What lines in the records below mention "Зона"? List them all.
:::::
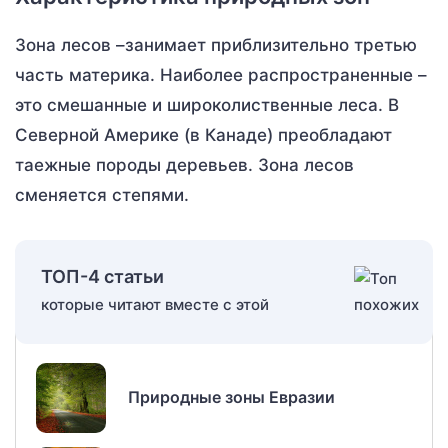
Зона лесов –занимает приблизительно третью
часть материка. Наиболее распространенные –
это смешанные и широколиственные леса. В
Северной Америке (в Канаде) преобладают
таежные породы деревьев. Зона лесов
сменяется степями.
ТОП-4 статьи
которые читают вместе с этой
Природные зоны Евразии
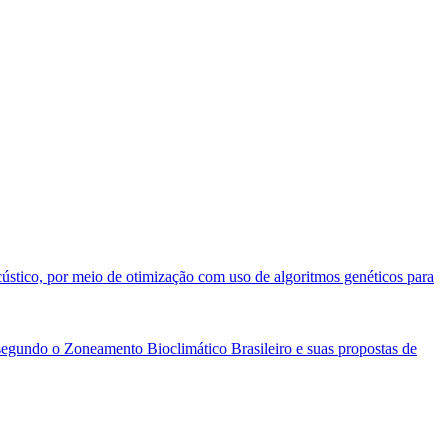
cústico, por meio de otimização com uso de algoritmos genéticos para
segundo o Zoneamento Bioclimático Brasileiro e suas propostas de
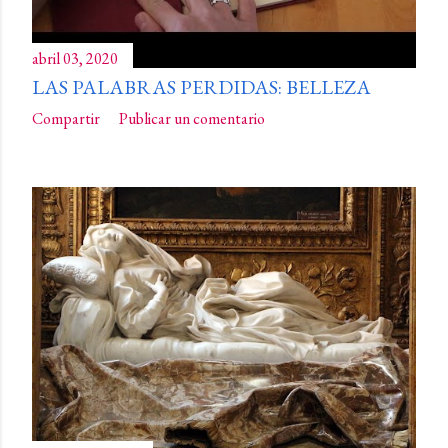
abril 03, 2020
LAS PALABRAS PERDIDAS: BELLEZA
Compartir
Publicar un comentario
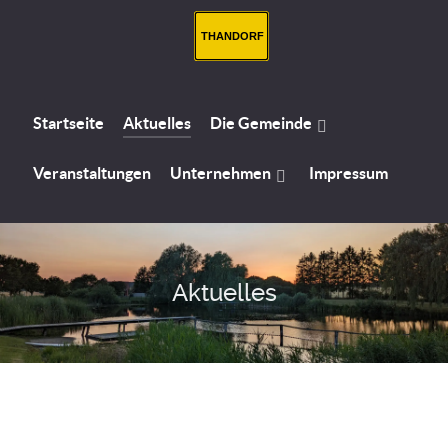
THANDORF
Startseite
Aktuelles
Die Gemeinde
Veranstaltungen
Unternehmen
Impressum
Aktuelles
:::::
- RESPONSE BOX:
Зона лесов –занимает приблизительно третью
таежные породы деревьев. Зона лесов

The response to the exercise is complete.